While Parallel Pies can lead to broader exploration, we found that too much exploration can actually lower solution quality under certain circumstances. In particular, when solving open-ended problems under tight time constraints, individuals can initially overuse the capability to broadly explore and not spend enough time maturing a single solution. However, there are indications that this issue would disappear after users have fully acclimated to this capability. Parallel Pies was designed to enable broad exploration by increasing the ease with which one can spawn a new, separate solution instance. One unexpected side-effect of this capability is that it can increase the likelihood of backtracking. Specifically, as individuals work, they sometimes use Parallel Pies to create back-up copies of different stages of their work, thereby increasing the frequency with which they return to a previous state to pursue alternative paths. Though the tool was not expressly designed to support this practice, this use suggests the need for history mechanisms that more completely track all states a user visits. In contrast to Parallel Pies, our studies show that the multiple previews of Side Views have a far more subtle effect on the problem solving process. While we find no evidence that multiple sets of previews can affect one’s performance, we did find that they can lead to individuals serendipitously discovering viable solution alternatives. That is, while interacting with a command, the multiple previews can suggest ways of solving a problem that the user had not originally considered. Side Views’ multiple sets of previews per parameter can also reduce the need to scan for settings of interest. In our studies, subjects moved commands’ sliders about half as much when Side Views were present, suggesting that users can find values of interest with less effort by using this tool.
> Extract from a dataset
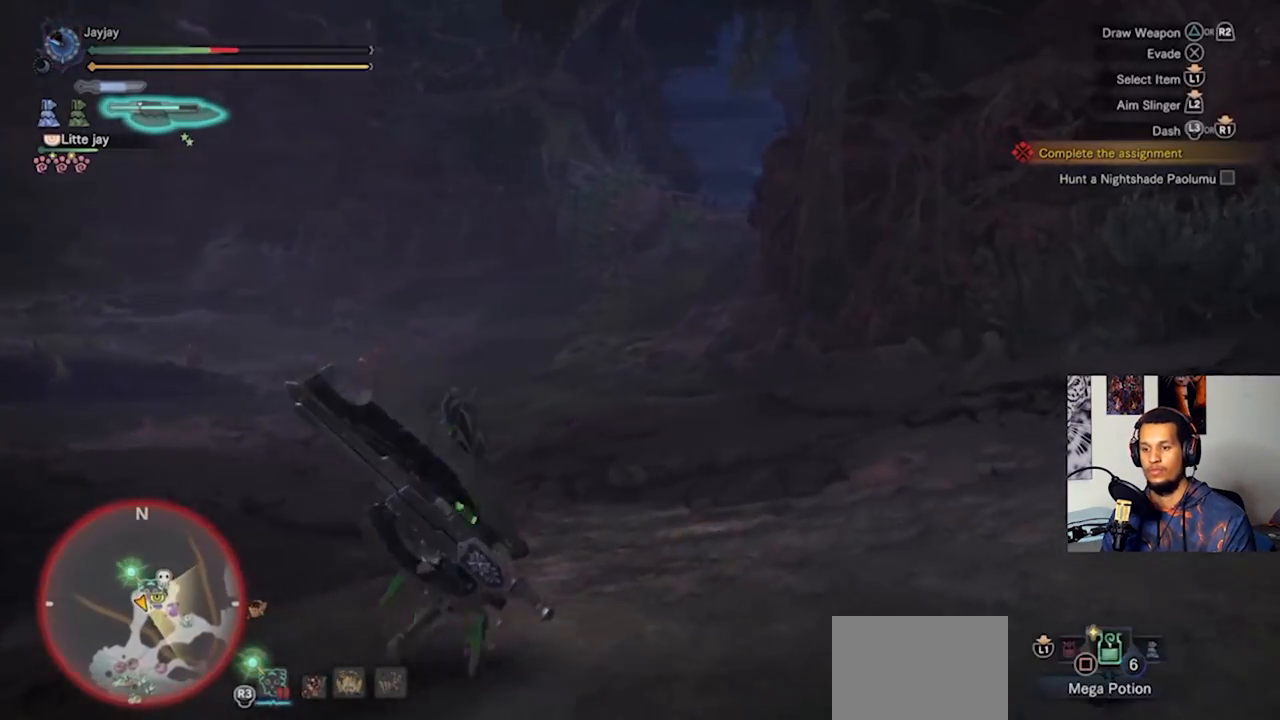
{"buttons": [], "left_stick": "right", "right_stick": "center", "events": [[67, "left_stick", "right"], [367, "right_stick", "center"]]}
Finally, our studies indicate that Side Views’ multiple previews can help ground communication between individuals as they cooperatively solve problems. Rather than abstractly describe how they wish to proceed, users can simply point to a Side View that is close to the desired direction. From these three studies, we conclude that user interface mechanisms that support the rapid generation and automatic management of new standalone alternatives are highly valued and useful facilities for solving complex, ill-defined problems. By making it easy to create sets of potential solutions that are simultaneously active, these capabilities streamline the process of exploring the design space and help users to perform concrete, side-by-side comparisons of their options.

We also conclude that current interface designs lead to highly linear problem solving processes due to their lack of mechanisms to support broad exploration. When such mechanisms are available, they are eagerly adopted and lead to much wider explorations of the problem space, espite them being completely optional components to the problem solving process. Thus, this work argues for the need to more fully investigate how process support tools (such as history mechanisms and previewing tools) impact the problem solving process.

While this research has documented how Side Views and Parallel Pies can assist in experimentation and exploration, this work also makes significant contributions in the methodology and metrics used to perform the evaluations. For over 20 years, mechanisms such as branching histories and enhanced versions of Undo have been proposed to facilitate experimentation. However, very few evaluations have been performed on these types of tools. The dearth of evaluations can be partially attributed to the lack of analytical methods appropriate to evaluating how these types of mechanisms affect the problem solving process.

Noting this lack of evaluation instruments, this work contributes a suite of metrics that formalize concepts such as backtracking, breadth and depth of exploration, and “dead-ends.” These metrics enable statistical comparisons to be performed across these dimensions, allowing a researcher to investigate whether their user interface mechanisms lead to significantly different problem solving strategies. A visualization called a process diagram aids in conveying results by rendering an individual’s problem solving process through a set of integrated directed graphs.